Task 1>
Update the entries starting with the line containing "class: Agaricomycetes" and going on through the end of the entries, replacing "common name" with "vernacular name" and leaving all else unchanged. Return only those lines.

Passage given>
###
North Korea competed as the Democratic People's Republic of Korea at the 1976 Summer Olympics in Montreal, Quebec, Canada.

Medalists

Gold
 Gu Yong-ju — Boxing, Men's Bantamweight (– 54 kg)

Silver
 Ri Byong-uk — Boxing, Men's Light Flyweight (– 48 kg)

Results by event

Archery
1976 was the first time that North Korea competed in archery in the Olympics. Two women competed, taking 4th and 10th place to put North Korea at fifth place in the archery national leaderboard.

Women's Individual Competition:
 Jang Sun-yong – 2405 points (→ 4th place)
 Han Sun-hi – 2347 points (→ 10th place)

Athletics
Men's Marathon
 Choe Chang-sop — 2:16:33 (→ 12th place)
 Kim Chang-son — 2:27:38 (→ 44th place)
###
Collected data:

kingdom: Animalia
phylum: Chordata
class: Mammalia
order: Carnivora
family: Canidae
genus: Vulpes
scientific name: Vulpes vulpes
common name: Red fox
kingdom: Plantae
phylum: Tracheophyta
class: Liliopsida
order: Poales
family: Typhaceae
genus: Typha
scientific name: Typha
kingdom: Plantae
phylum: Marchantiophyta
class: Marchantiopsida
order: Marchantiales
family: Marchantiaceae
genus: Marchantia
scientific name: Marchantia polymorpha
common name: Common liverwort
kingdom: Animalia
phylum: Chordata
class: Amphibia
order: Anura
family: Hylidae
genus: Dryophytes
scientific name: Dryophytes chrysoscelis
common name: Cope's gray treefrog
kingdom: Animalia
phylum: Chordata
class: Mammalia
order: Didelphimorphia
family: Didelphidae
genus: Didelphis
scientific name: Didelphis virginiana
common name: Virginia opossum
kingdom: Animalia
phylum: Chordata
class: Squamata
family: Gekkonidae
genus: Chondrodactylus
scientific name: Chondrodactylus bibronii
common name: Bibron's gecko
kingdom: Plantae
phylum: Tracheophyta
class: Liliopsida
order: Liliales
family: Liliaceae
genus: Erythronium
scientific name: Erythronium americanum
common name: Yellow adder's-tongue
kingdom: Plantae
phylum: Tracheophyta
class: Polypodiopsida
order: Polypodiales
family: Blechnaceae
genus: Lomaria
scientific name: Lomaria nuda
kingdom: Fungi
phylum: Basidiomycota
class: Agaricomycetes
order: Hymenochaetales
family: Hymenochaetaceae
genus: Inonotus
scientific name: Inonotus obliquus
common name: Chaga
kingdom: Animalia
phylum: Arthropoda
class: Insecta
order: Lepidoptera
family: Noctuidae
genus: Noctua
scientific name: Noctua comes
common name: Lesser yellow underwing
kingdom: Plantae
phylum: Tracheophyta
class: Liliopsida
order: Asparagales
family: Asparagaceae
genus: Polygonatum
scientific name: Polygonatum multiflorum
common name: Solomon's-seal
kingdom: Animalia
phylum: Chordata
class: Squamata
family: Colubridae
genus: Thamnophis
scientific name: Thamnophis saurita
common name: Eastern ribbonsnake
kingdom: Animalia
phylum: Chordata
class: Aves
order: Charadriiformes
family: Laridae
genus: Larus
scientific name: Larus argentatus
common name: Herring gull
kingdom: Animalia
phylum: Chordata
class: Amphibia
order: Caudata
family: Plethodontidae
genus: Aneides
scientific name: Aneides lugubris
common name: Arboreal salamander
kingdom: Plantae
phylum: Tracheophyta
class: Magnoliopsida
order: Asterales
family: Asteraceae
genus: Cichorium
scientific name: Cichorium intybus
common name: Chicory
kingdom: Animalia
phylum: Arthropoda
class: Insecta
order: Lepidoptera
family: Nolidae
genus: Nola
###
Task 2>
Answer these questions using the passage on North Korea at the 1976 Summer Olympics:
(a) Which athlete won the gold medal, and in what event?
(b) How many points did Jang Sun-yong score in the Women's Individual archery competition?
(c) What was Choe Chang-sop's time in the Men's Marathon?

Finished answer 1>
class: Agaricomycetes
order: Hymenochaetales
family: Hymenochaetaceae
genus: Inonotus
scientific name: Inonotus obliquus
vernacular name: Chaga
kingdom: Animalia
phylum: Arthropoda
class: Insecta
order: Lepidoptera
family: Noctuidae
genus: Noctua
scientific name: Noctua comes
vernacular name: Lesser yellow underwing
kingdom: Plantae
phylum: Tracheophyta
class: Liliopsida
order: Asparagales
family: Asparagaceae
genus: Polygonatum
scientific name: Polygonatum multiflorum
vernacular name: Solomon's-seal
kingdom: Animalia
phylum: Chordata
class: Squamata
family: Colubridae
genus: Thamnophis
scientific name: Thamnophis saurita
vernacular name: Eastern ribbonsnake
kingdom: Animalia
phylum: Chordata
class: Aves
order: Charadriiformes
family: Laridae
genus: Larus
scientific name: Larus argentatus
vernacular name: Herring gull
kingdom: Animalia
phylum: Chordata
class: Amphibia
order: Caudata
family: Plethodontidae
genus: Aneides
scientific name: Aneides lugubris
vernacular name: Arboreal salamander
kingdom: Plantae
phylum: Tracheophyta
class: Magnoliopsida
order: Asterales
family: Asteraceae
genus: Cichorium
scientific name: Cichorium intybus
vernacular name: Chicory
kingdom: Animalia
phylum: Arthropoda
class: Insecta
order: Lepidoptera
family: Nolidae
genus: Nola

Finished answer 2>
(a) Gu Yong-ju won gold in Boxing, Men's Bantamweight (– 54 kg).
(b) 2405 points.
(c) 2:16:33.